我的憂愁瞬間在臉上舒張開來,輕鬆祥和地低下身子,摸着她那一頭白髮。

“因為啊!龔哥哥是個笨蛋,坐個車都坐不見了,害得那個人擔心。”

零聽見后並沒有任何想要嘲笑的反應,而是輕敲了一下她的腦袋。

“那不是和零一樣笨嗎?簡直和零一樣,原來零早上是和日姐姐一起離開的,結果下午不一會兒就走丟了。
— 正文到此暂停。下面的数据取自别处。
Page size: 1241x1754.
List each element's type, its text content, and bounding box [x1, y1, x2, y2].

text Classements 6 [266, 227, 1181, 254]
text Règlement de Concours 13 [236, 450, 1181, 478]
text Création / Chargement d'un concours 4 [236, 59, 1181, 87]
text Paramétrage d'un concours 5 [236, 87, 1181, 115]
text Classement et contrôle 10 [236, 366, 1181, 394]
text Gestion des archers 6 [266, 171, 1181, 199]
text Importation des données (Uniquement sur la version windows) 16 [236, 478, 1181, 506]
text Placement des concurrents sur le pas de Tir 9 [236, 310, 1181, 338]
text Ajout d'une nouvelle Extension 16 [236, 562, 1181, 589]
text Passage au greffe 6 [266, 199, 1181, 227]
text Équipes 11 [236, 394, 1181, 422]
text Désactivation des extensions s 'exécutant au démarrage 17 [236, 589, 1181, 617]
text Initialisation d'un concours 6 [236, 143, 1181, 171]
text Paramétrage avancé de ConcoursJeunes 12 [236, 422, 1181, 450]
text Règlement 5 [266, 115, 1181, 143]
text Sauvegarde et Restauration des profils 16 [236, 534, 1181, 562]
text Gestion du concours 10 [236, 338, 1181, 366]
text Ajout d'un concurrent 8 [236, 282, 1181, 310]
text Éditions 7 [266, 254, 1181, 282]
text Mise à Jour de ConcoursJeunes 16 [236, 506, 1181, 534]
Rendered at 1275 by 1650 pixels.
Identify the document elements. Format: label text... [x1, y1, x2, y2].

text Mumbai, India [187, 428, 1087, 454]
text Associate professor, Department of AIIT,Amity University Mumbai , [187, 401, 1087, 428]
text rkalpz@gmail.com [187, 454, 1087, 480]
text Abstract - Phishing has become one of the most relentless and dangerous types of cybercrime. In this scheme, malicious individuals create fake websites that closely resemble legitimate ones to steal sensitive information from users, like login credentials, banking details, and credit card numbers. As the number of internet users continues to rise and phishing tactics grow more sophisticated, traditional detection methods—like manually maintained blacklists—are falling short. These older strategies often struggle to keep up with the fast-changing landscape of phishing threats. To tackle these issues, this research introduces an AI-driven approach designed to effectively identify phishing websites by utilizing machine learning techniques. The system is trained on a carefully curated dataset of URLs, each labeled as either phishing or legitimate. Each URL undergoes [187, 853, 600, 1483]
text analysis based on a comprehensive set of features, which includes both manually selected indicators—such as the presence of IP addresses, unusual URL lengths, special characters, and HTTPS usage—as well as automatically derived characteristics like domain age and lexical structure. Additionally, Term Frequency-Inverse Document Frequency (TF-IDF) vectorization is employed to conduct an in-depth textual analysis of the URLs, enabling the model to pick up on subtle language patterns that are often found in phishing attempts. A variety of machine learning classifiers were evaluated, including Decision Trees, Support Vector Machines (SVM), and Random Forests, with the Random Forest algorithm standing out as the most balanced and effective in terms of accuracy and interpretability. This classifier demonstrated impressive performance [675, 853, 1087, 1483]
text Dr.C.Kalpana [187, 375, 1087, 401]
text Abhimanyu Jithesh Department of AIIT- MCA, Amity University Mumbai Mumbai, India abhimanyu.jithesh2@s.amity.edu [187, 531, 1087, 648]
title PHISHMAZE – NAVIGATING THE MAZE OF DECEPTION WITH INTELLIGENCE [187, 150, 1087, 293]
”

“日姐姐?”

“是帶我去地圖上的一個好姐姐哦!就和龔哥哥一樣好!”

“哦……”

我又轉身看向了那邊漆黑一片的道路,沒有一點自然的光芒,空洞無望。

“唉!她可能真的生氣了,還是找個時間去跟她道歉好了!”

於是,我想了幾十種道歉的方法,可依舊想不出來哪一種才最合適的。送禮嗎?天知道她想要什麼,而且才相識不到半天,送禮也會被誤會吧?當面道歉嗎?感覺太假了,絲毫感受不到誠意。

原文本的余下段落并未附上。